# Goal of the exercise
According to the text on Cañon Pintado, how far from Rangely is the site, and in which direction?
Selected text Block Start
Archaeological site in Colorado, United States

Cañon Pintado 'painted canyon' is an archaeological site of Native American rock art located in the East Four Mile Draw, 10.5 mi south of Rangely in Rio Blanco County, Colorado. Led by Ute guides, the Domínguez–Escalante expedition, Spanish missionaries in search of a route to California in 1776, passed through this region as they moved north and then west into Utah. The first Europeans to the area, they named it Cañon Pintado, meaning "painted canyon".

==Rock art==
The rock art was probably made by people of the Fremont culture (about AD 650–1150) and the Ute (about AD 1200–1881). No one has been able to positively identify the significance of the paintings, however, they were probably made to mark significant events or for religious purposes. The Fremont people were described in a Rangely Museum brochure:The Fremont people built villages, farmed the valley areas and on high points located watchtowers. In hidden places on the cliffs are still found cisterns and granaries where they stored corn and seeds. Petroglyphs of corn stalks are at a number of these sites. Later the Utes hunted the area and used the valley until they were moved to a reservation in 1881.There are many easily accessible rock art sites located just south of Rangely along Colorado Highway 139. However, there are thousands of well preserved sites in the immediate area, including numerous sites on County Road 23 and County Road 65.

===Sun Dagger Site===
There is evidence that some of the petroglyphs may be of astronomical significance. The markings may indicate the significance winter or summer solstice but more data is required to verify these results.

==Historic places==
Nearby are the following National Register of Historic Places listings in Rio Blanco County, Colorado, all three are prehistoric Fremont culture sites:
Prehistoric sites
- Collage Shelter Site - dated from 500 - 1499 AD.
- Carrot Men Pictograph Site - dated from 500 - 1499 AD.
- Fremont Lookout Fortification Site - dated from 0 - 1499 AD.
Selected text Block End
Supplied material Block Start
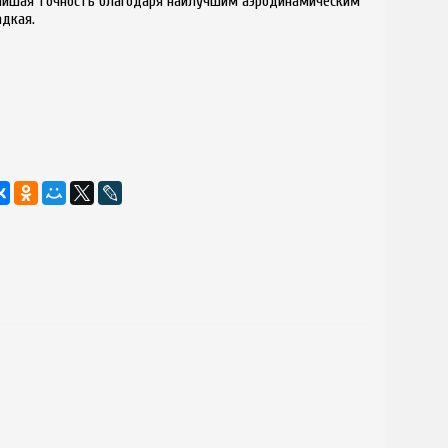
чайшая точность благодаря наилучшим аэродинамическим
адкая.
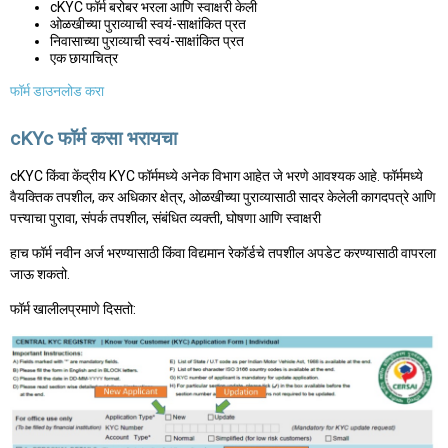
cKYC फॉर्म बरोबर भरला आणि स्वाक्षरी केली
ओळखीच्या पुराव्याची स्वयं-साक्षांकित प्रत
निवासाच्या पुराव्याची स्वयं-साक्षांकित प्रत
एक छायाचित्र
फॉर्म डाउनलोड करा
cKYc फॉर्म कसा भरायचा
cKYC किंवा केंद्रीय KYC फॉर्ममध्ये अनेक विभाग आहेत जे भरणे आवश्यक आहे. फॉर्ममध्ये
वैयक्तिक तपशील, कर अधिकार क्षेत्र, ओळखीच्या पुराव्यासाठी सादर केलेली कागदपत्रे आणि
पत्त्याचा पुरावा, संपर्क तपशील, संबंधित व्यक्ती, घोषणा आणि स्वाक्षरी
हाच फॉर्म नवीन अर्ज भरण्यासाठी किंवा विद्यमान रेकॉर्डचे तपशील अपडेट करण्यासाठी वापरला
जाऊ शकतो.
फॉर्म खालीलप्रमाणे दिसतो:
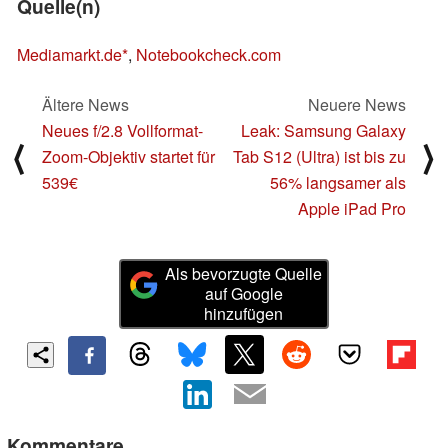
Quelle(n)
Mediamarkt.de
,
Notebookcheck.com
Ältere News
Neuere News
Neues f/2.8 Vollformat-
Leak: Samsung Galaxy
⟨
⟩
Zoom-Objektiv startet für
Tab S12 (Ultra) ist bis zu
539€
56% langsamer als
Apple iPad Pro
Als bevorzugte Quelle
auf Google
hinzufügen
Kommentare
Supplied material Block End
# Exercise result
10.5 miles south of Rangely.